Le lambic est l’une des plus anciennes bières belges. C’est une bière de fermentation spontanée avec 4,5 à 7 degrés d’alcool, brassée avec de l’orge, du blé et du houblon. Pendant le refroidissement du moût, des levures sauvages présentes dans l’air contaminent le brassage. Traditionnellement, le lambic est brassé de fin septembre à fin avril à des températures inférieures à 20 degrés. Dans ces conditions, les levures sauvages sont présentes dans la bonne proportion.

La gueuze n’est pas brassée mais “coupée”. C’est l’assemblage de différents lambics qui donne la gueuze. Un mélange typique contient 60% de lambic d’un an, 30% de lambic de deux ans et 10% de lambic de trois ans. Ce mélange est refermenté en bouteille.

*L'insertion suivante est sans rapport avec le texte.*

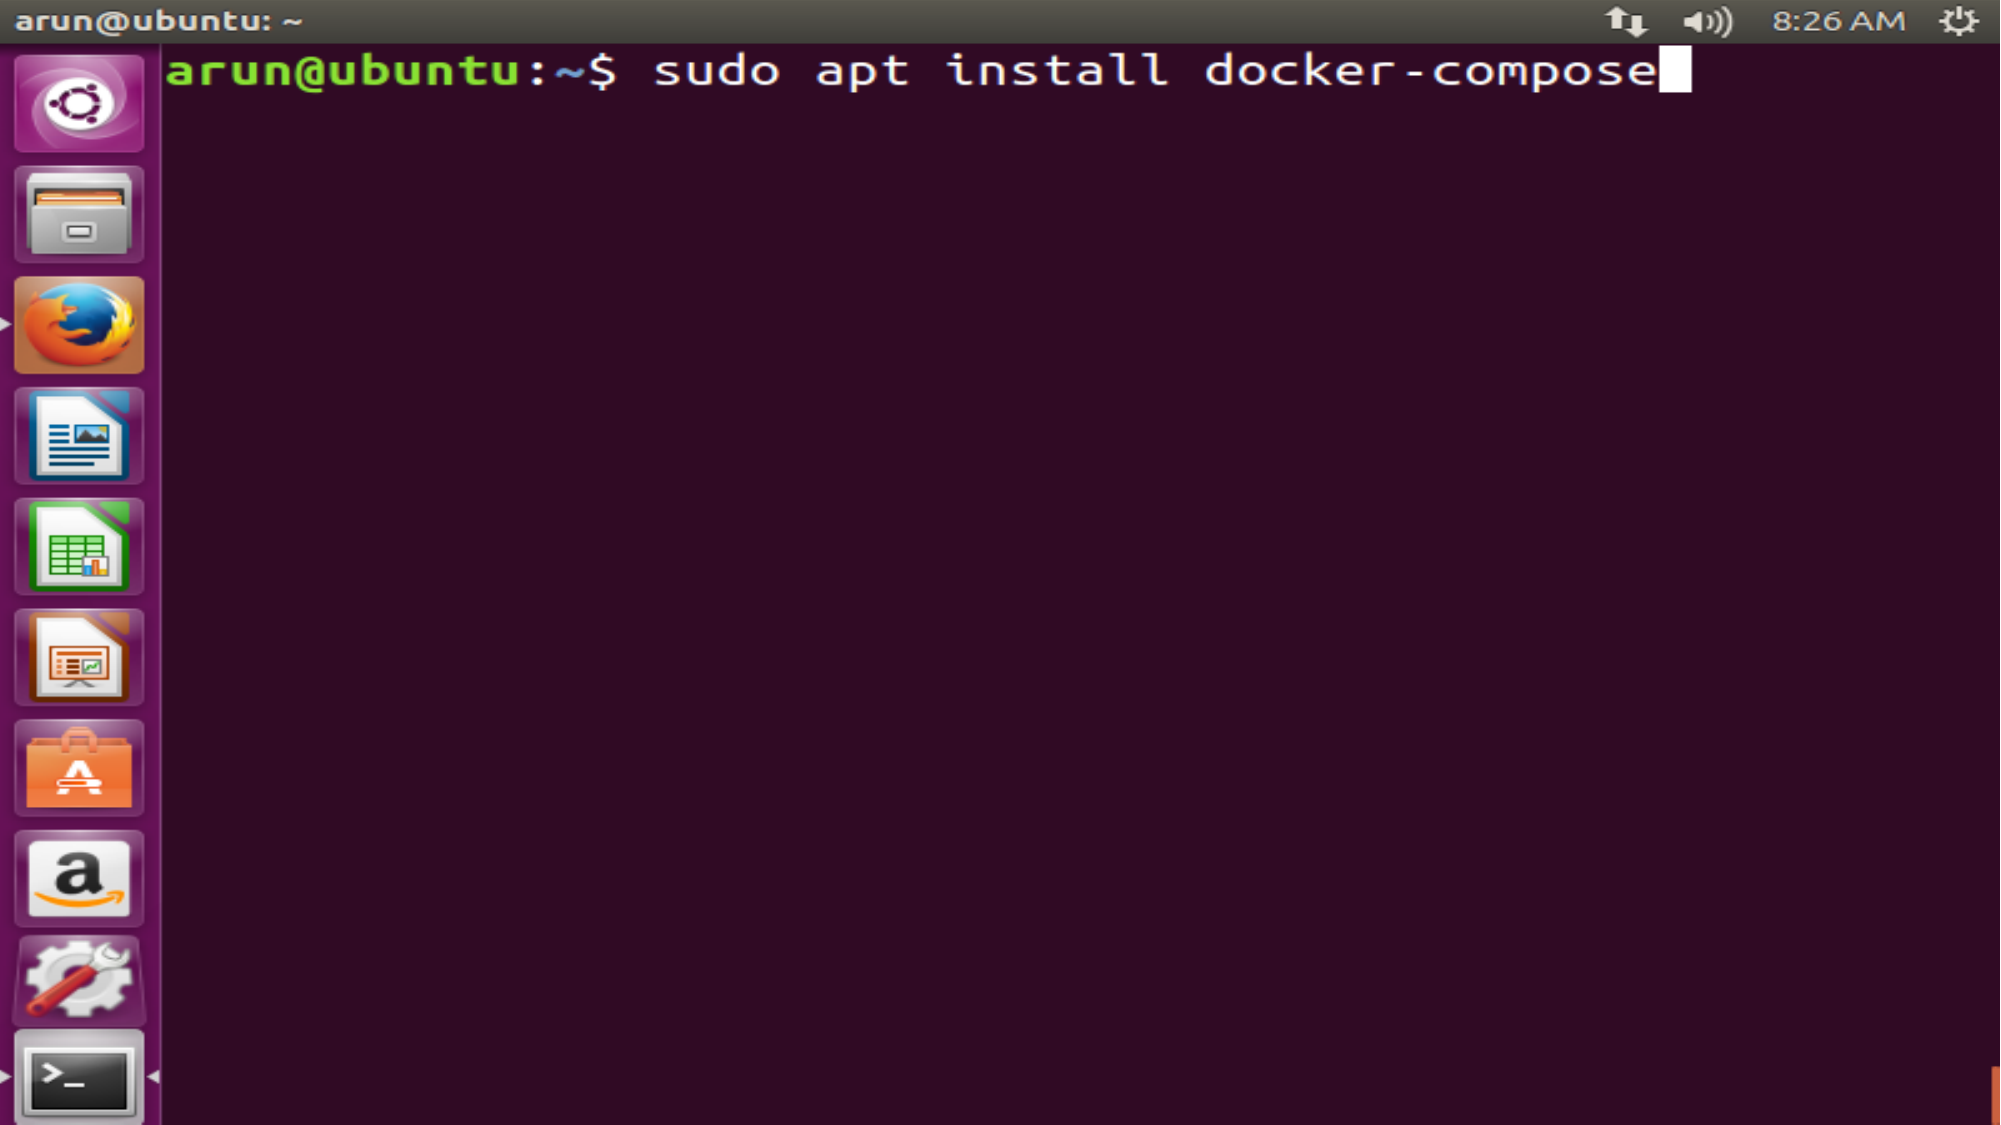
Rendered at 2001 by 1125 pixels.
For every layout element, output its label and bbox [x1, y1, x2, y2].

Gueuzerie. Lieu où l’on ne brasse pas mais où l’on assemble des lambics venus d’ailleurs pour créer de la gueuze.

Le vieux lambic est un nom légalement protégé par l’Union européenne. Il s’agit d’une bière lambic fabriquée avec au moins 30% de blé et qui a subi une fermentation spontanée intégrale.

L’appellation vieille gueuze est également protégée par l’Union européenne. Elle est créée en mélangeant différents types de vieux lambics de fermentation spontanée. La partie la plus ancienne doit avoir mûri pendant au moins trois ans dans des fûts en bois. L’âge moyen pondéré du mélange doit être d’au moins un an. Après une refermentation en bouteille, la bière est appelée vieille gueuze.

La vieille kriek, également protégée par la loi, doit être refermentée en bouteille tout comme la vieille gueuze.